Nutter's words also harkened back to a 2008 Father's Day speech by then-presidential candidate Barack Obama.

"If we are honest with ourselves, we'll admit that what too many fathers also are is missing - missing from too many lives and too many homes," Obama told a church in Chicago. "They have abandoned their responsibilities, acting like boys instead of men."

Now, it's Nutter taking up the mantra.

Some feel his message was needed. Others say he's airing private community matters now that crime is sprouting downtown, near businesses and popular tourist attractions in a sprawling city with many other sections already plagued by persistent gun violence.

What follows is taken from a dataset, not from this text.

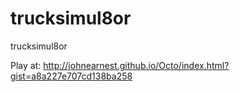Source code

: # trucksimul8or
trucksimul8or

Play at: http://johnearnest.github.io/Octo/index.html?gist=a8a227e707cd138ba258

Bill Anderson, a talk show host on the black radio station WURD-AM, estimated that about 60 percent of callers commenting on Nutter's address supported him. But quite a few, Anderson said, believe Nutter simply doesn't have the community standing to make such strong remarks.

"The perception is that he is not necessarily a `community guy. ... He has been perceived as more of a business guy," Anderson said, noting that he didn't have a problem with the comments himself.

Anderson cited concerns among the black community, such as Nutter's perceived focus on the city's downtown over other neighborhoods, a newly enforced curfew for teens and Nutter's endorsement of "stop-and-frisk" searches, a tactic police credit with reducing crime but that some feel unfairly targets minorities.

Annette John-Hall, a black columnist for The Philadelphia Inquirer, wrote this week that the mayor crossed a line when he said, "You've damaged your own race."

"We can deal with the public tongue-lashing, even if his intended targets were nowhere to be found among the law-abiding churchgoers in their Sunday best," John-Hall wrote. She went on to say, "But what really bothered me was when Nutter fired the age-old salvo that has historically evoked head-hanging shame among black folks."

Nutter said things that needed to be said, according to J. Whyatt Mondesire, president of the Philadelphia chapter of the NAACP.

"It's like Cosby did. It's like the president did when he was running for office," Mondesire said. "Something is wrong in many African-American homes, and we've got to come to grips with it."

Some have questioned Nutter's support among blacks at the polls, where he has fared better in white wards. Black politicians have taken shots as well.

At a mayoral debate in 2007, U.S. Rep. Chaka Fattah, who is black, challenged his fellow candidate Nutter on the issue of race, suggesting Nutter has to "remind himself he's an African-American." Last year, former Mayor John F. Street, Nutter's predecessor and longtime political adversary, told a newspaper that Nutter was "not a black mayor ... just a mayor with dark skin." Nutter called Street's remarks "ignorant."

Race has again risen to the foreground for Nutter in the wake of the mob assaults.

In one attack last month, a man ended up in the hospital with broken teeth and a wired jaw after a group of teenagers attacked him downtown. Hours later, a crowd of young people assaulted four other men. The city plans to increase legal sanctions for parents whose children participate in the attacks. Nutter has also said strict enforcement of a curfew will continue and more programs at youth centers will be offered.

For his part, the mayor said he felt he had no choice but to go to the pulpit Sunday, regardless of the reaction.

"This is about personal responsibility," he told the AP. "We have to be very straightforward."

Philadelphia's first black district attorney, Seth Williams, also lauded the mayor for using his position as one of the city's most visible leaders to confront a public problem.

"What he was saying was perfectly accurate. People need to hear that," Williams said. "Call it for what it is."